As the classic tale of a newcomer trying to fit in, New Canadian Kid approaches the concept of immigration by allowing the audience to see life through the eyes of recent immigrants. One of the most produced Canadian plays, New Canadian Kid is playing at Storybook Theatre from Sept. 20 to Oct. 5.
The play follows Nick, a young boy who immigrated to Canada from the fictional nation of Homeland, as he struggles to fit into a new culture and learn a new language. The play delves into some common themes of racism, tolerance, homesickness, bullying and acceptance. The story centres around Nick and two of his classmates: his new friend Mencha and the bully Mug. Nick’s mother represents the difficulties faced by adults in a new country, such as struggling with unemployment and feeling inadequate due to a language barrier.

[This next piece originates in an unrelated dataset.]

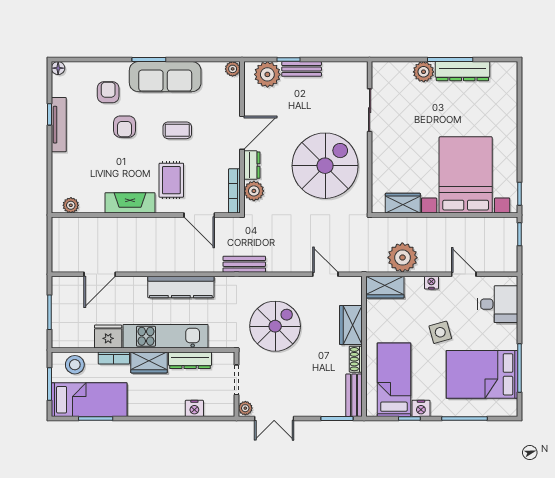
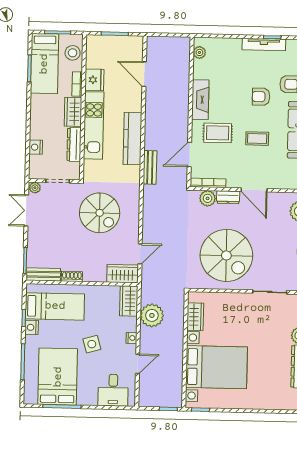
coffee table: (177, 130) -> (257, 139), turned 90
bench: (244, 264) -> (150, 167), moved
wardrobe: (351, 325) -> (123, 274), moved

On stage, Nick and his mother speak English but all the Canadians speak gibberish, giving the audience an opportunity to experience events through an immigrant’s perspective. The gibberish language is highly developed using words from other languages. It is understandable to an extent so that the audience can still understand other characters’ frustrations. The effect is lost however when some characters over act — as though forcing the audience to understand when they’re really not meant to. Although comical to watch, the play seems unrealistic because most people don’t behave in that manner while trying to communicate.
There was potential for Mug’s character to add more depth to the play if they had developed him more and explored the reasons he became a bully. At some points, there are hints at underlying motives but they are never followed through. Mug remains an archetype character that is unnecessarily mean just to further the plot and who magically reforms at the end.
The set and costumes were composed of bright colours and sharp lines that attract the audience’s attention without overshadowing the actors. The chairs and tables look more like Tetris blocks rather than something someone would willingly sit on but they do a good job of showing how common furniture in one culture may look bizarre to others.
The play lacks a real resolution. While some may claim that it ends abruptly, the open ending was more realistic than a happy ending. Adapting to a new environment is a long process and has lasting effects that cannot be completely resolved within a one-act play. Overall, was a rather predictable feel-good play that tried to address some heavy topics in a light manner and is relatable to almost anyone who has ever felt like the new kid.